In this regard, the Court of Appeals has observed that -

"The preliminary examination conducted by respondent Judge does not accord with the prevailing rules. He did it under the old rules, where the preliminary investigation by a municipal judge had two stages: (1) the preliminary examination stage during which the investigating judge determines whether there is reasonable ground to believe that an offense has been committed and the accused is probably guilty thereof, so that a warrant of arrest may be issued and the accused held for trial; and (2) the preliminary investigation proper where the complaint or information is read to the accused after his arrest and he is informed of the substance of the evidence adduced against him, after which he is allowed to present evidence in his favor if he so desires. Presidential Decree 911 (further amending Sec. 1, RA 5180, as amended by P.D. 77) upon which the present rule is based, removed the preliminary examination stage and integrated it into the preliminary investigation proper. Now, the proceedings consist of only one stage. (Sangguniang Bayan vs. Albano, 260 SCRA 566 [1996].)

"Respondent Judge did not conduct the requisite investigation prior to issuance of the arrest warrant. The Rules require an examination in writing under oath in the form of searching questions and answers. (Roberts, Jr. vs. CA, supra; Sec. 6 (b), Rule 112.) The statements of witnesses were not sworn before him but before the Provincial Prosecutor. The purported transcript of the stenographic notes do not bear the signature of the stenographer.

"Moreover, he did not complete the preliminary investigation. He claimed to have examined only the witnesses for the complainant.
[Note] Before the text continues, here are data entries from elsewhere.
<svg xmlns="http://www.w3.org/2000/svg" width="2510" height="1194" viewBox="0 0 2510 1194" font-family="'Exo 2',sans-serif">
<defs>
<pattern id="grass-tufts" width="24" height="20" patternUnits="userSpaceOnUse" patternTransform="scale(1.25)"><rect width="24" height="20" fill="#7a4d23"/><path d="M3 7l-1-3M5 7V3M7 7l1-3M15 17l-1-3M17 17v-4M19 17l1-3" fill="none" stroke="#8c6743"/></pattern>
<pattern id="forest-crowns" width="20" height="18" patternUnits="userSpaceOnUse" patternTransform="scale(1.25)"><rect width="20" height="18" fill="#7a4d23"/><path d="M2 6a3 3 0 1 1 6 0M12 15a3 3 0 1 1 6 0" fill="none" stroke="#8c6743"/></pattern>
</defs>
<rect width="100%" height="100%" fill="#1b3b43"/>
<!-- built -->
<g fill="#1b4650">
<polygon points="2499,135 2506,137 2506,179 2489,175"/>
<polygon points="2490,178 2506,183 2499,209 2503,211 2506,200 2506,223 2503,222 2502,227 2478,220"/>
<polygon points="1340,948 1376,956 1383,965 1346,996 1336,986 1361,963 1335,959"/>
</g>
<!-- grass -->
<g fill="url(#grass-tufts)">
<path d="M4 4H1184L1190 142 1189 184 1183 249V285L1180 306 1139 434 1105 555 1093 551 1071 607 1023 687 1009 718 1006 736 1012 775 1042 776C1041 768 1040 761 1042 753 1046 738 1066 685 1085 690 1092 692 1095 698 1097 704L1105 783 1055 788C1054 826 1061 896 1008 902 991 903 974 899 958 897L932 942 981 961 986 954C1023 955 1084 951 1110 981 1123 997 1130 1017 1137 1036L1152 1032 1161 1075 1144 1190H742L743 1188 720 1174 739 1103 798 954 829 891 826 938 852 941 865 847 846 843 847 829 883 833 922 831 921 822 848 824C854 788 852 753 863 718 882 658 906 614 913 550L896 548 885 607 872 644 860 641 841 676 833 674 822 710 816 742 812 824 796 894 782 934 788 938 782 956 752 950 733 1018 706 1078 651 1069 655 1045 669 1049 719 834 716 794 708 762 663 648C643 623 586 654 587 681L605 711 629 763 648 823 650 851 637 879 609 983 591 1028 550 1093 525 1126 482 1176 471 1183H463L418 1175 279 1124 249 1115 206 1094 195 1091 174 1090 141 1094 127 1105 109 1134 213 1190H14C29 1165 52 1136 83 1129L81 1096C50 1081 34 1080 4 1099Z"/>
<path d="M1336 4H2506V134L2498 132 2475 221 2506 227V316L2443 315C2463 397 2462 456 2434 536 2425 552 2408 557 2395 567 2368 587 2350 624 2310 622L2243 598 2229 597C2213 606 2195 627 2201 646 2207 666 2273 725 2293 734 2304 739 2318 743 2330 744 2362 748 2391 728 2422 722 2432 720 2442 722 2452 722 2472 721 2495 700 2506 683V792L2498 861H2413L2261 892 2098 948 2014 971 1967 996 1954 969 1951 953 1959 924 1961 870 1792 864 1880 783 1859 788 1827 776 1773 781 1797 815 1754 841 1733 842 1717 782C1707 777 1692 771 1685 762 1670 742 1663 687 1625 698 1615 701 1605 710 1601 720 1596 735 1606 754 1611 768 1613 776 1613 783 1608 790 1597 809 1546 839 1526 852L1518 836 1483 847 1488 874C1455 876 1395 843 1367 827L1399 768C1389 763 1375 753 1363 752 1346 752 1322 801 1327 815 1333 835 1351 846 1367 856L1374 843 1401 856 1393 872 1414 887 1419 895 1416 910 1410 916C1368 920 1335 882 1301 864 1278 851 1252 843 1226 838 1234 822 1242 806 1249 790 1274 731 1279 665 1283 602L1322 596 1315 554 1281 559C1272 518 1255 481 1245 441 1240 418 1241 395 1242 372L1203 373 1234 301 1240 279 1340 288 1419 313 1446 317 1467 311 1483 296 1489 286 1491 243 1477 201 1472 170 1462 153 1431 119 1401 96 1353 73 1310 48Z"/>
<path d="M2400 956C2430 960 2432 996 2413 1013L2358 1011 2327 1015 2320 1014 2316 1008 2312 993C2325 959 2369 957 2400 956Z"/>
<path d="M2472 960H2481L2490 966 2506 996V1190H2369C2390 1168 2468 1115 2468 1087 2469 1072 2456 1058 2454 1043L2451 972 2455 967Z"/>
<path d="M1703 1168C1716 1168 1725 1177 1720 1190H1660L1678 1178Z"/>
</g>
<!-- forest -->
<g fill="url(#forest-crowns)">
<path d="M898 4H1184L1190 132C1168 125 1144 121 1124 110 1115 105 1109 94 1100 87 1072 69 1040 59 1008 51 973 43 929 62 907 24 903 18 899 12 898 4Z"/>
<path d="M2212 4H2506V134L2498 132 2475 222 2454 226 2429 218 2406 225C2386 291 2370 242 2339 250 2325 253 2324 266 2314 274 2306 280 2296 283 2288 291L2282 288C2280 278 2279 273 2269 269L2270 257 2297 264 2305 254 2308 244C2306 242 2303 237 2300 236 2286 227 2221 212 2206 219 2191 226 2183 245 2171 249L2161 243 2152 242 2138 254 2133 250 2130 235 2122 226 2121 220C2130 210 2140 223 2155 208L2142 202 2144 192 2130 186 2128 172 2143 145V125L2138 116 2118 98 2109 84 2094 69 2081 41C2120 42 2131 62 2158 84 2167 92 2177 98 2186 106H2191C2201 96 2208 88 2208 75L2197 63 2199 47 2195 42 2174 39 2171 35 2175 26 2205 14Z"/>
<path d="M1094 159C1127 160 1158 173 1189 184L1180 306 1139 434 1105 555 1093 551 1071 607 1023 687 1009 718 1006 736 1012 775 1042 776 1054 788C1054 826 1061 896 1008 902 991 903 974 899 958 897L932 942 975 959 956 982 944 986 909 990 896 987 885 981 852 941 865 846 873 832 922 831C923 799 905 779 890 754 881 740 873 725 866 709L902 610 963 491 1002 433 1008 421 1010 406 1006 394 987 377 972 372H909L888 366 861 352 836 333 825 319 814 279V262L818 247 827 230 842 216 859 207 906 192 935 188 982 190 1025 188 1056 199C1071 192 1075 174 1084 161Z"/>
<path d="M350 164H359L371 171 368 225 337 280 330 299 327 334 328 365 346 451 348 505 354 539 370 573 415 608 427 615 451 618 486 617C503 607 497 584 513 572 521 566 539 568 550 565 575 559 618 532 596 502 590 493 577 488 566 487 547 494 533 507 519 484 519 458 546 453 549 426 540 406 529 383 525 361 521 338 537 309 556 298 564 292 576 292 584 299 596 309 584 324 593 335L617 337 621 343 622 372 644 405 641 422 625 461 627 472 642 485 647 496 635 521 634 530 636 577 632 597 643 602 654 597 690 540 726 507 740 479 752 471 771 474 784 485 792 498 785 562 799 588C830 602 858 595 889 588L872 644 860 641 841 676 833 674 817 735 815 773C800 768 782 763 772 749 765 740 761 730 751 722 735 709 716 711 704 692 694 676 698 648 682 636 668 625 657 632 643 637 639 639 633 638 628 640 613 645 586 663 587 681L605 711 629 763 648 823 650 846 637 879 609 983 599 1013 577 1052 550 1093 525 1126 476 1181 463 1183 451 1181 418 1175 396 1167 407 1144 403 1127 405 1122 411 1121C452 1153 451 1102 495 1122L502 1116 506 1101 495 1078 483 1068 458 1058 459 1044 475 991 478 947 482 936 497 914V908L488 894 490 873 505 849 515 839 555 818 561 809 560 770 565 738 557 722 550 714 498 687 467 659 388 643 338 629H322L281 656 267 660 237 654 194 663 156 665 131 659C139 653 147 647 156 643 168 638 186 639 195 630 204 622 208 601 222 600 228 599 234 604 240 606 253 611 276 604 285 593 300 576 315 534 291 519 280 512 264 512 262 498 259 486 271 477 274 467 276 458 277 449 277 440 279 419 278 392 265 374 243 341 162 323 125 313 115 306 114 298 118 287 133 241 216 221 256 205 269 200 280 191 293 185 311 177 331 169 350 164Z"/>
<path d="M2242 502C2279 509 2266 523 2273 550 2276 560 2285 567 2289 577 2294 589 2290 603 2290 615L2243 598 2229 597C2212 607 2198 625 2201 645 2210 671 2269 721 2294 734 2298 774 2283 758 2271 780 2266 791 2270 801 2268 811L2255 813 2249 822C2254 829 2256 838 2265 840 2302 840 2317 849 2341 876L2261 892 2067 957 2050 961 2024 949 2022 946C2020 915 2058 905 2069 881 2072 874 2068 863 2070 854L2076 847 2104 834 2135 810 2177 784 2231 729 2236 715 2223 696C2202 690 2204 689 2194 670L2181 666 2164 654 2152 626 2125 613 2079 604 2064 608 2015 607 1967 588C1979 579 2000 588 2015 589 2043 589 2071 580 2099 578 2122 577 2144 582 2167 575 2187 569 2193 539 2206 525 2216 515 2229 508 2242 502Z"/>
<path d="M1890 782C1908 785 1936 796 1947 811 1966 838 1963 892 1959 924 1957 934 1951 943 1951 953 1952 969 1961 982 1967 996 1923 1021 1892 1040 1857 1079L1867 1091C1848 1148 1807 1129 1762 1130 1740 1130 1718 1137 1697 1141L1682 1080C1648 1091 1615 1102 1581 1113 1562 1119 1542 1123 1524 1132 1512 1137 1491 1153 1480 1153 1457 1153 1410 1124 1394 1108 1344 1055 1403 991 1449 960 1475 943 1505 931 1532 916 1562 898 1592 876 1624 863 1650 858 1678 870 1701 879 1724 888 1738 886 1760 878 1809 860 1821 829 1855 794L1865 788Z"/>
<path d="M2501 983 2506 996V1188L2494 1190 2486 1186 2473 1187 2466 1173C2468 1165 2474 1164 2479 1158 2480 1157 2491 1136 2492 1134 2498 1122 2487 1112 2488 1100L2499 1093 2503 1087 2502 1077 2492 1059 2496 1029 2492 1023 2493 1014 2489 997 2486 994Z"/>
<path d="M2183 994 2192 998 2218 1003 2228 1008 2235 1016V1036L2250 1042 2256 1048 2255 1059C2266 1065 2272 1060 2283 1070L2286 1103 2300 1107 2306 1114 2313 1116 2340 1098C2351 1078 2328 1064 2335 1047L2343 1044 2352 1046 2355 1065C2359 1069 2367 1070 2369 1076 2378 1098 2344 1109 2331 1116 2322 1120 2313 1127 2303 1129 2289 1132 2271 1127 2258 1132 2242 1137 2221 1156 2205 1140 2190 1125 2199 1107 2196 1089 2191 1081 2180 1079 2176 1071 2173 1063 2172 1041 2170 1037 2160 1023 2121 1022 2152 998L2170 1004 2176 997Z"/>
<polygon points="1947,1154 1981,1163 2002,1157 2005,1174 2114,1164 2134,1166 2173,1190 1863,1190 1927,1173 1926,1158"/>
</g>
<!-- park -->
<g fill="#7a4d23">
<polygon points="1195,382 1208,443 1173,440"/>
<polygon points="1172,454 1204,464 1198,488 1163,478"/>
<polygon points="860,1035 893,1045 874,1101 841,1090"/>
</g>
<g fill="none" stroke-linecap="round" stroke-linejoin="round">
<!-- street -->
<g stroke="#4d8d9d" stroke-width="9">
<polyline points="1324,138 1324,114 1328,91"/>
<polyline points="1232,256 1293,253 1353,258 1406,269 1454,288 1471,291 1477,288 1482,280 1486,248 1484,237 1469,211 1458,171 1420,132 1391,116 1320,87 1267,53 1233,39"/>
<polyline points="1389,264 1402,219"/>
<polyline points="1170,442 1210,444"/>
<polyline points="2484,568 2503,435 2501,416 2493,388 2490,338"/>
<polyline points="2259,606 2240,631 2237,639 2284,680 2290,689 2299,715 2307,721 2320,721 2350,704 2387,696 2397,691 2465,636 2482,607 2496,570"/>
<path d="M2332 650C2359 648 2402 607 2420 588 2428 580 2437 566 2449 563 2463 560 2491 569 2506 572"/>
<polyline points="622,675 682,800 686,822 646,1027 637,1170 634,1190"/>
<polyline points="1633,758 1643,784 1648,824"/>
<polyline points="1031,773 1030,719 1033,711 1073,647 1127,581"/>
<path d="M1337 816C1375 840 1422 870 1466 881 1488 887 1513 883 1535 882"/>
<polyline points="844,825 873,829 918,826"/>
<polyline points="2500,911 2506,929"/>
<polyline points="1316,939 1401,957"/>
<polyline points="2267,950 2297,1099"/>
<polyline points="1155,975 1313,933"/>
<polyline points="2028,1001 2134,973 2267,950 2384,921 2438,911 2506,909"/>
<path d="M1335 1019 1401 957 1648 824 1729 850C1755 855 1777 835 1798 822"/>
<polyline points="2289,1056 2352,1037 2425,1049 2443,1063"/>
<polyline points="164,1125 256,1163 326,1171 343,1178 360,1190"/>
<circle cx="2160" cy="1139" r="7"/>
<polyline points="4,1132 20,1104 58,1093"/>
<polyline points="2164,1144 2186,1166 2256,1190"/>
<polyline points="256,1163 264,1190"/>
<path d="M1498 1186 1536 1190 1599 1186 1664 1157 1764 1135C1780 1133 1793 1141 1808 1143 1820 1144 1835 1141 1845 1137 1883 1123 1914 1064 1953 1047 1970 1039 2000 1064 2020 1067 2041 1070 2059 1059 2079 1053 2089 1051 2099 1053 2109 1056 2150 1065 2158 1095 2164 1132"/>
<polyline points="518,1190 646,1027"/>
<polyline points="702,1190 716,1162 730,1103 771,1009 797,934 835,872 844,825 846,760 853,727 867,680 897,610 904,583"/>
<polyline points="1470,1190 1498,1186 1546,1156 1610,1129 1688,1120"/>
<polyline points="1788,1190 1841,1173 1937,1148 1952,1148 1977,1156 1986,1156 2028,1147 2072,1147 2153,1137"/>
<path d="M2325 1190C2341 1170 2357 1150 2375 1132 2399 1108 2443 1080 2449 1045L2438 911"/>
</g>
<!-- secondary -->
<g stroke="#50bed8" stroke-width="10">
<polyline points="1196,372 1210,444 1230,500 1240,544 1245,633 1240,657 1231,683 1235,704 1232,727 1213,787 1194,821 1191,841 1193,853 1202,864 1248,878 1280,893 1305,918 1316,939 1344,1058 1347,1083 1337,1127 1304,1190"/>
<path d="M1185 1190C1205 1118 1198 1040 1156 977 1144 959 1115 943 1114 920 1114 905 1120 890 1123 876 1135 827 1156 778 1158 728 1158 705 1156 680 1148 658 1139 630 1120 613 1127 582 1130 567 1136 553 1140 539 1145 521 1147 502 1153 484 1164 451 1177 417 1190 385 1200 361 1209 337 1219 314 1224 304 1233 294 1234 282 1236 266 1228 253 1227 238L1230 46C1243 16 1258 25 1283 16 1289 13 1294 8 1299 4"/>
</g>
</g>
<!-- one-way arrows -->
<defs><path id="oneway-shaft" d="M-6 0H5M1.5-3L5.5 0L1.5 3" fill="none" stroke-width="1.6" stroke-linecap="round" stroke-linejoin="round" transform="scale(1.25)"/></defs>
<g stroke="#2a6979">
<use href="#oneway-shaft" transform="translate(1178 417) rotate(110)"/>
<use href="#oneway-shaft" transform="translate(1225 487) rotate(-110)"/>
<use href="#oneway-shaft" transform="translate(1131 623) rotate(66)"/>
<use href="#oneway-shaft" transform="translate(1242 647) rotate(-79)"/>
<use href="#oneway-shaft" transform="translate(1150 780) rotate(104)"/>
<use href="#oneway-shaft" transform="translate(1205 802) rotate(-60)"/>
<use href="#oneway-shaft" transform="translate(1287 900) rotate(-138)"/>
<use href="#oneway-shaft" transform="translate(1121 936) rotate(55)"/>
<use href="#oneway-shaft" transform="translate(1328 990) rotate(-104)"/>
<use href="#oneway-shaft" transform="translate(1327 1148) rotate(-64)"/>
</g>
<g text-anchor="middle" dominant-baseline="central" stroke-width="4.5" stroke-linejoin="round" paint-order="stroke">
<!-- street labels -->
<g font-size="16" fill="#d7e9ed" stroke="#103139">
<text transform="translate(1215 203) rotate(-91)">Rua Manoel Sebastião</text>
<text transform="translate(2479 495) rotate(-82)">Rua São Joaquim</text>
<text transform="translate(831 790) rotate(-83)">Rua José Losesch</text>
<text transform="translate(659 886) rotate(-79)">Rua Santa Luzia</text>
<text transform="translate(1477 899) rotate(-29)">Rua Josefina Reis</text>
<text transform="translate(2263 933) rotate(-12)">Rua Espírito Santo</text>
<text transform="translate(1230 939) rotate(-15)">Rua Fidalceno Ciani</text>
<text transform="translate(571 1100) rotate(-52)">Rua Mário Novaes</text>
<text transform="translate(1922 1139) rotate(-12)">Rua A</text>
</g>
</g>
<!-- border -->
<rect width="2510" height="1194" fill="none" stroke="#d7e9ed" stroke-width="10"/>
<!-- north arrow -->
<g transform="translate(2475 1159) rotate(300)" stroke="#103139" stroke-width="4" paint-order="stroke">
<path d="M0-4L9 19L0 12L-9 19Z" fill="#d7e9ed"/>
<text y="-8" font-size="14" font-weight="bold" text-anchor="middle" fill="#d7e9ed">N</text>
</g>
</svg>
He issued a Resolution and forwarded the records to the Provincial Prosecutor without giving the accused (petitioner) an opportunity to submit counter-affidavits and supporting documents. (Sec. 3 (b), Rule 112.)

"While it is true that the usual remedy to an irregular preliminary investigation is to ask for a new preliminary investigation or a reinvestigation, such normal remedy would not be adequate to free petitioner from the warrant of arrest which stemmed from that irregular investigation. The Provincial Prosecutor has no power to recall the warrant of arrest."[11]

Habeas corpus, is a high prerogative writ,[12] which furnishes an extraordinary remedy and may not thus be invoked under normal circumstances but, as the Court of Appeals has so aptly explained, the illegal order and warrant of arrest issued by petitioner Judge subsists and private respondent is offered no speedy, adequate remedy or appeal in the ordinary course of law. The writ of habeas corpus, although not designed to interrupt the orderly administration of justice, can be invoked, in fine, by the attendance of a special circumstance that requires immediate action. Such a special circumstance is here present considering that respondent cannot resort to the remedy of a motion to quash, the case no longer being with petitioner judge, and neither could he ask for a reinvestigation because the preliminary investigation for purposes of filing the information has already been taken over by the Provincial Prosecutor. The latter, upon the other hand, does not have the authority to lift the warrant of arrest issued by the disqualified judge. Meantime, respondent is being held and detained under an illegal order and warrant of arrest which has no legal standing.

WHEREFORE, the motion for reconsideration is DENIED. This denial is final.


Melo, (Chairman), Panganiban, Purisima, and Gonzaga-Reyes, JJ., concur.

[1] Penned by Justice Ruben T. Reyes and concurred in by Justice Jainal D. Rasul and Justice Remedios Salazar-Fernando (Rollo, p. 42).

[2] Rollo, pp. 34-36.

[3] Alimpoos vs. CA, 106 SCRA 159.

[4] 39 Am. Jur. 196.

[5] 39 Am. Jur. 2d Habeas Corpus, Section 175.

[6] Urbanes, Jr. vs. CA, 236 SCRA 72; Garcia vs. dela Pea, 229 SCRA 766; Umale vs. Villaluz, 51 SCRA 84; Ubarra vs. Mapalad, 220 SCRA 224.

[7] 41 SCRA 66.

[8] Huffman vs. Alexander, 197 or 283 cited in 39 Am. Jur. 2d Habeas Corpus, Section 11, p. 185.

[9] 232 SCRA 192.

[10] At p. 206.

[11] Rollo, pp. 39-41.

[12] Ex-parte Watkins, 3 Pet. (US) 193, 7 L Ed 650 cited in 139 Am. Jur., Section 8.